PROBLEM DETAILS: After locating the line containing "if the module", transcribe that line and all following lines exactly, stopping only at the end of the records.

[Saved entries]
/---

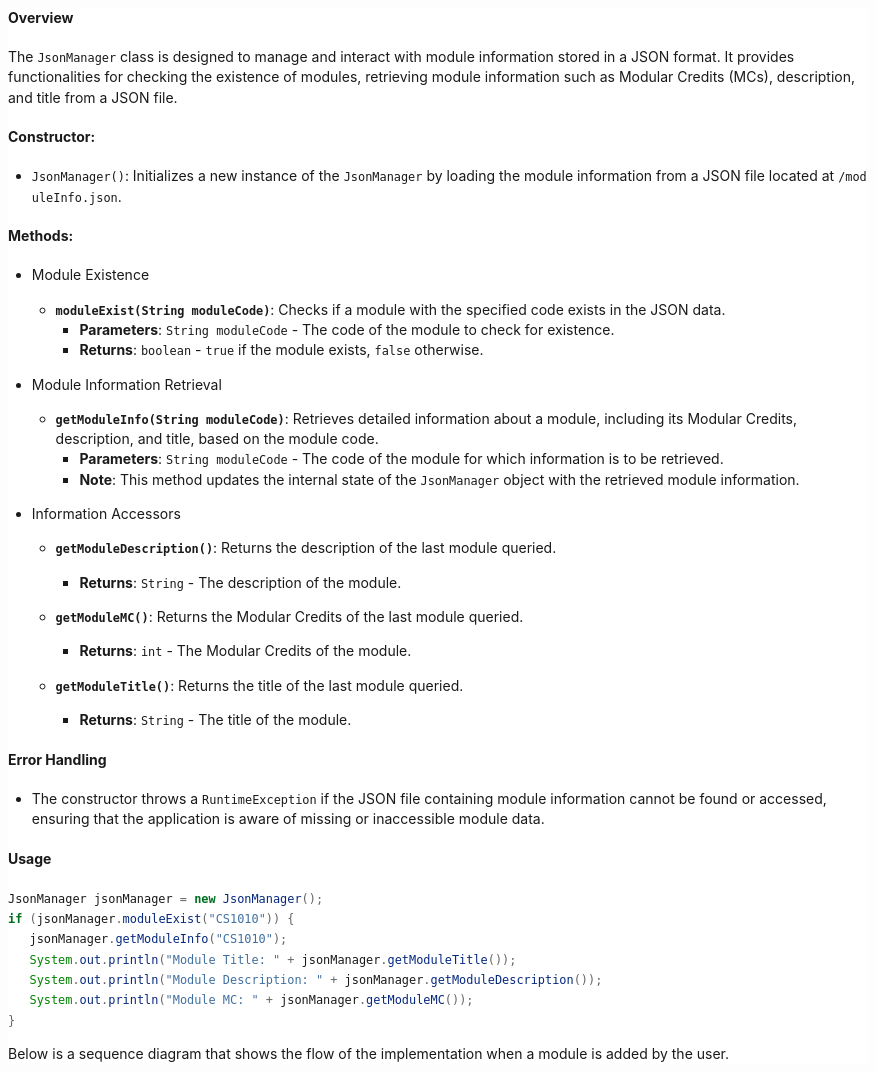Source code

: #### Overview

The `JsonManager` class is designed to manage and interact with module information stored in a JSON format. It
provides functionalities for checking the existence of modules, retrieving module information such as Modular
Credits (MCs), description, and title from a JSON file.

#### Constructor:

- `JsonManager()`: Initializes a new instance of the `JsonManager` by loading the module information from a JSON
  file located at `/moduleInfo.json`.

#### Methods:

- Module Existence

    - **`moduleExist(String moduleCode)`**: Checks if a module with the specified code exists in the JSON data.
        - **Parameters**: `String moduleCode` - The code of the module to check for existence.
        - **Returns**: `boolean` - `true` if the module exists, `false` otherwise.

- Module Information Retrieval

    - **`getModuleInfo(String moduleCode)`**: Retrieves detailed information about a module, including its Modular
      Credits, description, and title, based on the module code.
        - **Parameters**: `String moduleCode` - The code of the module for which information is to be retrieved.
        - **Note**: This method updates the internal state of the `JsonManager` object with the retrieved module
          information.

- Information Accessors

    - **`getModuleDescription()`**: Returns the description of the last module queried.
        - **Returns**: `String` - The description of the module.

    - **`getModuleMC()`**: Returns the Modular Credits of the last module queried.
        - **Returns**: `int` - The Modular Credits of the module.

    - **`getModuleTitle()`**: Returns the title of the last module queried.
        - **Returns**: `String` - The title of the module.

#### Error Handling

- The constructor throws a `RuntimeException` if the JSON file containing module information cannot be found or
  accessed, ensuring that the application is aware of missing or inaccessible module data.

#### Usage

```java
JsonManager jsonManager = new JsonManager();
if (jsonManager.moduleExist("CS1010")) {
   jsonManager.getModuleInfo("CS1010");
   System.out.println("Module Title: " + jsonManager.getModuleTitle());
   System.out.println("Module Description: " + jsonManager.getModuleDescription());
   System.out.println("Module MC: " + jsonManager.getModuleMC());
}
```
Below is a sequence diagram that shows the flow of the implementation when a module is added by the user.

\---

ANSWER TO THE PROBLEM:
        - **Returns**: `boolean` - `true` if the module exists, `false` otherwise.

- Module Information Retrieval

    - **`getModuleInfo(String moduleCode)`**: Retrieves detailed information about a module, including its Modular
      Credits, description, and title, based on the module code.
        - **Parameters**: `String moduleCode` - The code of the module for which information is to be retrieved.
        - **Note**: This method updates the internal state of the `JsonManager` object with the retrieved module
          information.

- Information Accessors

    - **`getModuleDescription()`**: Returns the description of the last module queried.
        - **Returns**: `String` - The description of the module.

    - **`getModuleMC()`**: Returns the Modular Credits of the last module queried.
        - **Returns**: `int` - The Modular Credits of the module.

    - **`getModuleTitle()`**: Returns the title of the last module queried.
        - **Returns**: `String` - The title of the module.

#### Error Handling

- The constructor throws a `RuntimeException` if the JSON file containing module information cannot be found or
  accessed, ensuring that the application is aware of missing or inaccessible module data.

#### Usage

```java
JsonManager jsonManager = new JsonManager();
if (jsonManager.moduleExist("CS1010")) {
   jsonManager.getModuleInfo("CS1010");
   System.out.println("Module Title: " + jsonManager.getModuleTitle());
   System.out.println("Module Description: " + jsonManager.getModuleDescription());
   System.out.println("Module MC: " + jsonManager.getModuleMC());
}
```
Below is a sequence diagram that shows the flow of the implementation when a module is added by the user.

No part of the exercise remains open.